Al otro lado del tabique empezó a roncar un reloj…

Volví en mí rápidamente. Me acordé de todo inmediatamente, sin esfuerzo, como si mis recuerdos estuvieran esperando mi despertar para precipitarse sobre mí. Por otra parte, incluso cuando estaba aletargado, persistía en mi cerebro una especie de idea fija de la que no podía librarme y alrededor de la cual giraban pesadamente mis pensamientos. Pero me ocurrió algo extraño: al despertar, todo lo que me había sucedido aquel día me pareció que había pasado hacía mucho tiempo, que había vivido aquellos hechos años atrás.

Tenía la cabeza pesada. Me parecía que algo giraba sobre ella, rozándola. Esto me inquietaba y me excitaba. La angustia y la cólera hervían de nuevo en mi interior y buscaban una salida. De pronto vi a mi lado dos ojos muy abiertos que me miraban fijamente, con obstinada curiosidad. Aquella mirada era glacial, sombría, indiferente; parecía proceder de muy lejos y producía una impresión en extremo desagradable.

Una idea oscura surgió en mi espíritu y comunicó a todo mi cuerpo una sensación ingrata, semejante a la que se experimentaría al penetrar en un subterráneo húmedo, asfixiante. No me pareció natural que aquellos ojos hubieran empezado a examinarme entonces, en aquel instante. Recuerdo también que en las dos horas que acababan de transcurrir no había cruzado una sola palabra con aquella joven y que ni siquiera me había parecido necesario hacerla. Por el contrario, aquel silencio me producía cierto placer. Y en aquel momento vi claramente la sinrazón, la fealdad del desenfreno que, sin amor, brutal e impúdicamente, empieza, sin ningún preámbulo por el acto que corona el verdadero amor. Nos estuvimos mirando un buen rato, y ella sostuvo mi mirada sin que cambiara la expresión de la suya, tanto que acabé por sentir cierta inquietud.

–¿Cómo te llamas? –le pregunté bruscamente, para poner término a aquella situación.

–Lisa –me respondió casi en un susurro, pero sin ninguna amabilidad y apartando sus ojos de los míos.

Enmudecí.

–¡Qué mal día hace!… Nieve y más nieve… ¡Es triste! –dije después, como hablando conmigo mismo y cruzando con gesto melancólico los brazos debajo de la nuca.

Fijé la vista en el techo.

Ella no me respondió. Su silencio me mortificaba.

–¿Eres de aquí? –le pregunté con cierta irritación y volviéndome ligeramente hacia ella.

–No.

–¿De dónde has venido?

–De Riga –repuso con un gesto de repugnancia.

–¿Eres alemana?

–No, rusa.

–¿Llevas mucho tiempo aquí?

–¿Dónde?

–En esta casa.

–Desde hace dos semanas.

Su voz era cada vez más ronca. La vela se había apagado.

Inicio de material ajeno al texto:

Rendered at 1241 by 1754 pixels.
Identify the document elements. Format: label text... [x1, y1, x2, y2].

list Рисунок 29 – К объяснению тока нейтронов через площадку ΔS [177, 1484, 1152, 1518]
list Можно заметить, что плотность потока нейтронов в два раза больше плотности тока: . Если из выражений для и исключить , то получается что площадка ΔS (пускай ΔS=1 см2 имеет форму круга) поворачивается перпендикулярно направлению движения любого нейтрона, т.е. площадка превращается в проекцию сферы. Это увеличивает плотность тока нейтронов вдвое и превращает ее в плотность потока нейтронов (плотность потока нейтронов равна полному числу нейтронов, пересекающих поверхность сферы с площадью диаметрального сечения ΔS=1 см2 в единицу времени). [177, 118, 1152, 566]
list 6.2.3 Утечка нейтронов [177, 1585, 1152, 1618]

Ya no me era posible distinguir su rostro.

–¿Tienes padres?

–Pues… sí.

–¿Dónde están?

–En Riga.

–¿Qué hacen?

–Nada de particular.

–Bueno, pero ¿a qué se dedican, de qué viven?

–Son pequeños burgueses.

–¿Vivías con ellos?

–Sí.

–¿Qué edad tienes?

–Veinte años.

–¿Por qué los dejaste?

–Cosas de la vida.

Esta contestación significaba: «Déjame tranquila; no tengo humor para nada». Los dos enmudecimos.

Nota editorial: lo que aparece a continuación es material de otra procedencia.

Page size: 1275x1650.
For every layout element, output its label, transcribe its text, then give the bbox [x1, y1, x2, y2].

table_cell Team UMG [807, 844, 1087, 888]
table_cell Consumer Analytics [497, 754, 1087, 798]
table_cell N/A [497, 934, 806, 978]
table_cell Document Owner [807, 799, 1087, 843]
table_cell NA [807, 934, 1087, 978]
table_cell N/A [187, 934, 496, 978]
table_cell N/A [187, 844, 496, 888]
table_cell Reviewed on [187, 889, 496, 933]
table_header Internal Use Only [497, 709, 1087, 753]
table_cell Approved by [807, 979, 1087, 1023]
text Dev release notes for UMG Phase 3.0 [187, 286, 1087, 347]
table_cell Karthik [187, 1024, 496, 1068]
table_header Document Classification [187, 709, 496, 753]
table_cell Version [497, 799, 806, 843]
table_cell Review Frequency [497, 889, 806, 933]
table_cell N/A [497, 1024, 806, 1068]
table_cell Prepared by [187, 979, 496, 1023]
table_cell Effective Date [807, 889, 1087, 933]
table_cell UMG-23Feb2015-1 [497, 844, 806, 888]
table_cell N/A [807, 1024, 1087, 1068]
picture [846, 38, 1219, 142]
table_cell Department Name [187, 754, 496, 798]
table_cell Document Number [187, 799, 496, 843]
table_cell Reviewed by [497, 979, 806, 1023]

Sólo Dios sabe por qué no me iba. Tampoco yo tenía humor para nada. Estaba angustiado. Sin que yo hiciera el menor esfuerzo mental, por impulso propio, las imágenes del día que acababa de transcurrir pasaban y volvían a pasar en desorden ante mi memoria. Recordé de improviso una escena que había presenciado en la calle cuando me dirigía, absorto, al ministerio.

–Esta mañana sacaron un ataúd, y poco faltó para que se les cayera.

Dije esto en voz alta, pero sin darme cuenta. No pretendía en modo alguno reanudar la conversación.